German salary slips (Gehaltsabrechnung) are genuinely complex — a long list of deductions before you arrive at your net (take-home) pay. Understanding them is useful for financial planning and for verifying that your employer is calculating correctly.
Brutto vs. Netto
Brutto (gross) is what your employment contract quotes. Netto (net) is what arrives in your bank account. The difference can be 35–45% of gross depending on your tax class and income level. A €70,000 gross salary yields approximately €43,000–46,000 net. This gap surprises many people from countries with lower social contribution rates.
Income Tax (Lohnsteuer)
Germany has six Steuerklassen (tax classes) that affect withholding. Class 1: single or separated. Class 3: married, one partner working (or higher earner). Class 4: married, both working, roughly equal income. Class 5: married partner, lower earner (paired with class 3). Class 2: single parent. Class 6: second job. The Steuerklasse affects how much is withheld monthly, not your final tax liability — you reconcile annually via the Steuererklärung (tax return).
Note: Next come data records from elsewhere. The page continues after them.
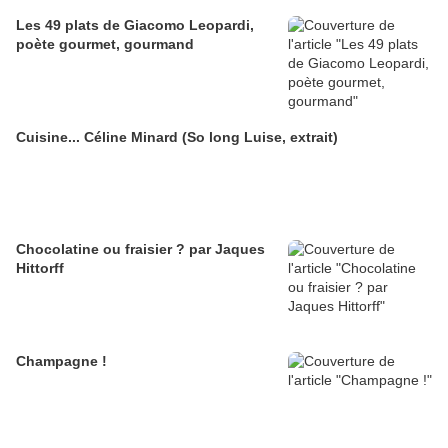
Les 49 plats de Giacomo Leopardi,
poète gourmet, gourmand
Cuisine... Céline Minard (So long Luise, extrait)
Chocolatine ou fraisier ? par Jaques
Hittorff
Champagne !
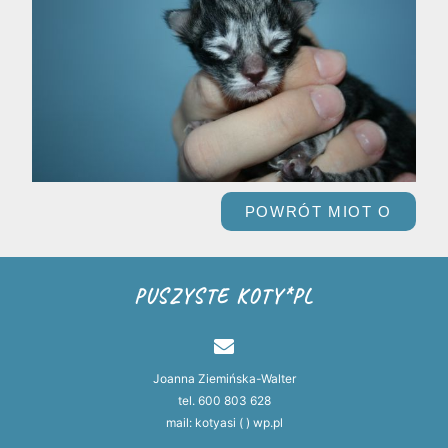
POWRÓT MIOT O
PUSZYSTE KOTY*PL
Joanna Ziemińska-Walter
tel. 600 803 628
mail: kotyasi ( ) wp.pl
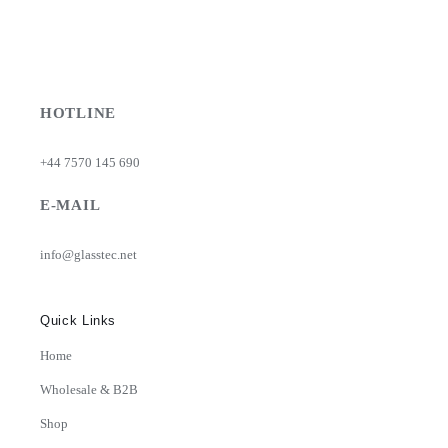
HOTLINE
+44 7570 145 690
E-MAIL
info@glasstec.net
Quick Links
Home
Wholesale & B2B
Shop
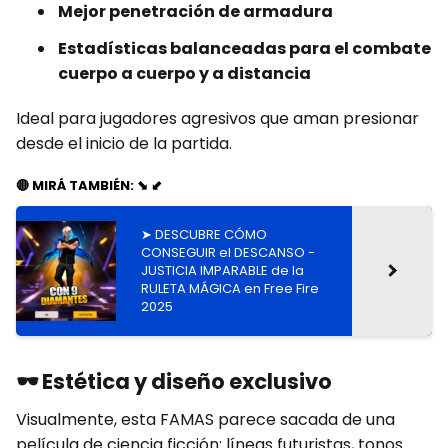
Mejor penetración de armadura
Estadísticas balanceadas para el combate
cuerpo a cuerpo y a distancia
Ideal para jugadores agresivos que aman presionar
desde el inicio de la partida.
🔴 MIRÁ TAMBIÉN: ⬊ ⬋
➤ DESCUBRE CÓMO
CONSEGUIR el DESCANSO -
JUSTICIA IMPARABLE de la
RULETA MÁGICA en Free Fire
2025
🕶️
Estética y diseño exclusivo
Visualmente, esta FAMAS parece sacada de una
película de ciencia ficción: líneas futuristas, tonos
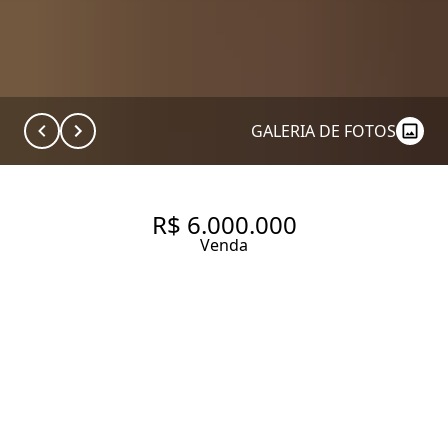
GALERIA DE FOTOS
R$ 6.000.000
Venda
ELEGÂNCIA E AMPLITUDE EM
MOEMA PÁSSAROS
181 m² Área útil
3 Dormitórios
3 Suítes
4 Banheiros
3 Vagas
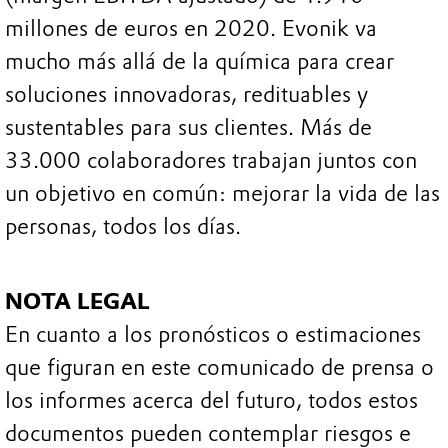
millones de euros en 2020. Evonik va
mucho más allá de la química para crear
soluciones innovadoras, redituables y
sustentables para sus clientes. Más de
33.000 colaboradores trabajan juntos con
un objetivo en común: mejorar la vida de las
personas, todos los días.
NOTA LEGAL
En cuanto a los pronósticos o estimaciones
que figuran en este comunicado de prensa o
los informes acerca del futuro, todos estos
documentos pueden contemplar riesgos e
Social Security Contributions
Split roughly 50/50 between employee and employer. Employee contributions: Rentenversicherung (pension, 9.3% of gross), Krankenversicherung (health insurance, GKV rate ~7.3% + individual supplement), Arbeitslosenversicherung (unemployment, 1.3%), Pflegeversicherung (long-term care, 1.7%+). These are capped at the Beitragsbemessungsgrenze (~€90,600 gross/year in 2025) — income above this cap attracts no additional contribution.
Solidarity Surcharge (Soli)
The Solidaritätszuschlag was largely abolished for most earners in 2021 — only high earners (single income above ~€65,000) still pay it. Check your slip; if you are in this category and it is not appearing, flag it with your employer’s HR department.